10月から健康保険証の直接交付が始まります!
労務


健康保険証の直接交付が2021年10月から始まります。これまで、健康保険証は事業主が資格取得の手続き後、事業主宛てに送付され、事業主から本人に渡されるフローでした。

しかし、このコロナ禍でリモートワークが増え、会社に健康保険証が届いてもすぐ渡すことができない、という問題がありました。より迅速に健康保険証を渡せるように、その仕組みが改正されることになります。

ここでは、厚生労働省より発出された「被保険者証等の直接交付に関するQ&A」に基づき、健康保険証の直接交付におけるポイントを解説いたします。

この記事の目次

1、直接交付は「保険者が支障ないと認めるとき」に可能になる。

健康保険事業の運営主体のことを保険者と言います。保険者は全国健康保険協会(いわゆる協会けんぽ)と各健康保険組合に分けられます。従業員として健康保険に加入している場合、このどちらかに加入をしていることになります。

Q&Aでは「事務負担や費用、住所地情報の把握等を踏まえた円滑な直接交付事務の実現可 能性や、関係者(保険者・事業主・被保険者)間での調整状況等を踏まえ、保険者が支障ないと認める状況を想定している。」されています。

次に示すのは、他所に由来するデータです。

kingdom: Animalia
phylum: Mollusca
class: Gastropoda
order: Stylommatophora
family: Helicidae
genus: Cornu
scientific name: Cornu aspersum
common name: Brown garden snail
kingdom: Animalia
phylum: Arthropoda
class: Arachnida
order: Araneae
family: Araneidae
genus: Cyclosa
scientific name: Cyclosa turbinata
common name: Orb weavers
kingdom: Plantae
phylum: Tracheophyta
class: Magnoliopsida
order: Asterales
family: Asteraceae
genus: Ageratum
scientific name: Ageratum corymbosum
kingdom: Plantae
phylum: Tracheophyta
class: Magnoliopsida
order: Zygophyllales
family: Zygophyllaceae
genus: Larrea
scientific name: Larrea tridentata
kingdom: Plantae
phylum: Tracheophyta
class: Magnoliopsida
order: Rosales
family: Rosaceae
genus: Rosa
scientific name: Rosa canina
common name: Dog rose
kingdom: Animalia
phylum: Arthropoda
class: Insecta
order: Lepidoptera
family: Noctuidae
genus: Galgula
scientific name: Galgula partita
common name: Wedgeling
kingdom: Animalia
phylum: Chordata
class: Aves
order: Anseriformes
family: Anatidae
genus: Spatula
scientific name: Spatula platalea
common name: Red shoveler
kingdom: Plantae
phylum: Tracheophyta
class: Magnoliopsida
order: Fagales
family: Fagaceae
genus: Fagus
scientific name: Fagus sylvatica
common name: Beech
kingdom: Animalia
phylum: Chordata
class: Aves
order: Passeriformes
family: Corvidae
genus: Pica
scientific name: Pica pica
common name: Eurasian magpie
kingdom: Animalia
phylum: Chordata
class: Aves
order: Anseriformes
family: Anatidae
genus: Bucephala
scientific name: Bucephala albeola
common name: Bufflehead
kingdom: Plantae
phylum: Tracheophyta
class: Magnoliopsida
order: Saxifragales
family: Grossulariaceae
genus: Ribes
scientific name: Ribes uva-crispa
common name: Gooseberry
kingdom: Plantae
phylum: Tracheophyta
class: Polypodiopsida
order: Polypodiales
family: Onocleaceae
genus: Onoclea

では、支障があるのはどのようなケースかと言うと、あまり大きなものは思いつきません。 直接交付は利便性が高く、開始と同時に広がっていくと予想されます。今後協会けんぽをはじめ各健保組合でもその具体的な手続き方法が示されるものと思われますので、それぞれの会社の保険者の発表にご注目ください。

2、送付費用や送付方法を調整する。

では、Q&Aで言う「調整」とは何を指すのでしょうか。

まずは、直接交付の費用負担が挙げられます。保険者と事業主間で事前に決めておく必要があります。

実質、その負担は被保険者および事業主の保険料による原資から払われることになりますので、被保険者間、あるいは事業主間に有利不利があることは望ましくありません。単純に費用負担を決めれば良いわけでもなく、その公平性を保険者は考える必要があります。

直接交付の費用を保険者負担にすることも考えられますが、公平性を考えると、直送費用は事業主負担にすることも想定できます。そのうえで直送を行うか否かを各事業主に判断させる、という保険者も出てくるでしょう。

また、送付方法については、Q&Aでは「紛失リスク等を考慮した上で各保険者の実情に応じて適正に判断いただくこととなる。」とされています。紛失リスクを考えると、書留などの方法が予想されますが、こちらも保険者が調整することになります。

3、直接交付は保険証を渡すときのみ。返却時は必ず事業主経由。

では、保険証が直送されるなら、返却時も被保険者から保険者に直接送付しても良いように感じますが、それは認められません。健康保険証の返却時は、必ず事業主を経由することになります。

被保険者資格の喪失、異動時は事業主が保険証を回収し、速やかに保険者に返送します。もしも被保険者が紛失していた場合は健康保険被保険者証(滅失・き損)届を提出します。この流れは直接交付が始まる前後で変わりませんので、ご注意ください。

まとめ

いかがでしたでしょうか。健康保険証の直接交付は10月から始まります。直接交付を希望する場合は、各保険者の案内に従って手続きを行ってください。保険証の返却はこれまで通り事業主経由となります。

これまでは健康保険証の交付が事業主経由のみとなっていたため、実質は人事担当者が健康保険証を手渡しあるいは郵送を行うために出社せざるを得ない、テレワークができないという問題が起きていました。

このような改正から見ても、社会の方向性はテレワークに舵を切っているとも言えるでしょう。これを機会にまだテレワークに未着手の会社の事業主の方は、ぜひテレワークを検討してみてください。

健康保険証に関するご相談は、会社の保険者となる協会けんぽまたは健康保険組合、あるいは社会保険労務士にぜひご相談ください。